Other works include a series of small gouaches of Rome by an 18th-century Italian landscape painter, Giovanni Battista Busiri, pen-and-ink drawings by Tiepolo, and portraits of Ford himself by Augustus John and Alec Cobbe, another artist closely linked to Basildon after the Iliffes commissioned him to paint the ceiling roundels in a classical style in the dining room.
Getting all the works into one room has been a challenge, said Kennedy. “Designing the hang has been one of the really fun things – how often do you get the chance?” she said
Curators have remained true to the spirit of Ford who had no hestitation in hanging a barely known artist alongside a superstar. “What’s interesting is that Ford had no rigid hierarchy: he would have decorative pieces alongside an important Tiepolo,” said Kennedy. “He didn’t care about jarring frames and you could have a pen-and-ink alongside an oil on copper.”
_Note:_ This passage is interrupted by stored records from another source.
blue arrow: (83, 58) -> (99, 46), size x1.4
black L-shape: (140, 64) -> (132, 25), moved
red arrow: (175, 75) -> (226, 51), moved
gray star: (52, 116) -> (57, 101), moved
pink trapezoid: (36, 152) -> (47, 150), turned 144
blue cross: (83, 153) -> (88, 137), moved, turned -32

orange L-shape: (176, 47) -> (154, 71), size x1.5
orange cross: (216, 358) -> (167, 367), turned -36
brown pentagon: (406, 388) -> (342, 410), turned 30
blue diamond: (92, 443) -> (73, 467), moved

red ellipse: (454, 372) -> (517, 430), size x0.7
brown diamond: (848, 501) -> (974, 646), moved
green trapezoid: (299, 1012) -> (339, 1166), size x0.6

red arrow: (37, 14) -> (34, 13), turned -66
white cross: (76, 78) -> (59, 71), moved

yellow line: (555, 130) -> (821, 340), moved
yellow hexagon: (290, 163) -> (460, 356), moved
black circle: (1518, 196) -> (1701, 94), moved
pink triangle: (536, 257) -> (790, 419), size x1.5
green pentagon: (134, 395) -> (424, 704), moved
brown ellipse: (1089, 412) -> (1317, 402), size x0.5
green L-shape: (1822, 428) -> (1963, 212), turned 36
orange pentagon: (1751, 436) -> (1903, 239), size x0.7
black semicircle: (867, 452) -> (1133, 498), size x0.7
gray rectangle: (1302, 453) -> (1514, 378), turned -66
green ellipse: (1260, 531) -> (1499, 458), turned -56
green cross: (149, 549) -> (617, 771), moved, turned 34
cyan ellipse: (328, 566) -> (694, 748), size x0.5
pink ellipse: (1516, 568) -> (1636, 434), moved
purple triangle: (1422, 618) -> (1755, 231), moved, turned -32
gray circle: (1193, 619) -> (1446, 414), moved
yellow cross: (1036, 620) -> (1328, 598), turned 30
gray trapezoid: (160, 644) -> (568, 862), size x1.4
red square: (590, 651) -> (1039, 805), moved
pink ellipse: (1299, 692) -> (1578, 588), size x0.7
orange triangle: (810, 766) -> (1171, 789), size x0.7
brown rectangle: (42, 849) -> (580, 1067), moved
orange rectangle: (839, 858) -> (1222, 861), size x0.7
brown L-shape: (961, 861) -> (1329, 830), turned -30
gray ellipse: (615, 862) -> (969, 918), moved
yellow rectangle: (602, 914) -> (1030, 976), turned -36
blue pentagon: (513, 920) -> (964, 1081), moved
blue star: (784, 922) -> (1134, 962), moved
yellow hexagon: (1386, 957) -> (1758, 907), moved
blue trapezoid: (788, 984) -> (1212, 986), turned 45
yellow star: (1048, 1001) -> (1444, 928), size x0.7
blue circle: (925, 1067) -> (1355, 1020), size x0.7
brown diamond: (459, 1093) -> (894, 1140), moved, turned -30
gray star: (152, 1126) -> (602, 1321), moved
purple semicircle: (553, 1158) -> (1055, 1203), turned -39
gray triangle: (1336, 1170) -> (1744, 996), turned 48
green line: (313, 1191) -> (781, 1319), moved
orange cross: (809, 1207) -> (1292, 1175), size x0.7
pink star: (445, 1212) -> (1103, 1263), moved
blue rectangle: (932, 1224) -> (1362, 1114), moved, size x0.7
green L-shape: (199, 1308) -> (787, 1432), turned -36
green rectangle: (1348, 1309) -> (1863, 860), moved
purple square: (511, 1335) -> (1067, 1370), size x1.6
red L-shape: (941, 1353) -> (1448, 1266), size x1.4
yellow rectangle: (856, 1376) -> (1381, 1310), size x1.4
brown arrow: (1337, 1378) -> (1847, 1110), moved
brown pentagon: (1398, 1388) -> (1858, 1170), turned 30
Ford had a long association with the National Trust and also sat for nearly 30 years on the executive committee of the National Art Collections Fund, today known as the Art Fund.
• At Home with Art, Treasures from the Brinsley Ford Collection is at Basildon Park in Berkshire.
- This article was amended on 2 November 2015. The subheading stated that Basildon Park was in Essex. Basildon is in Essex, Basildon Park mansion is in Berkshire. This has been corrected.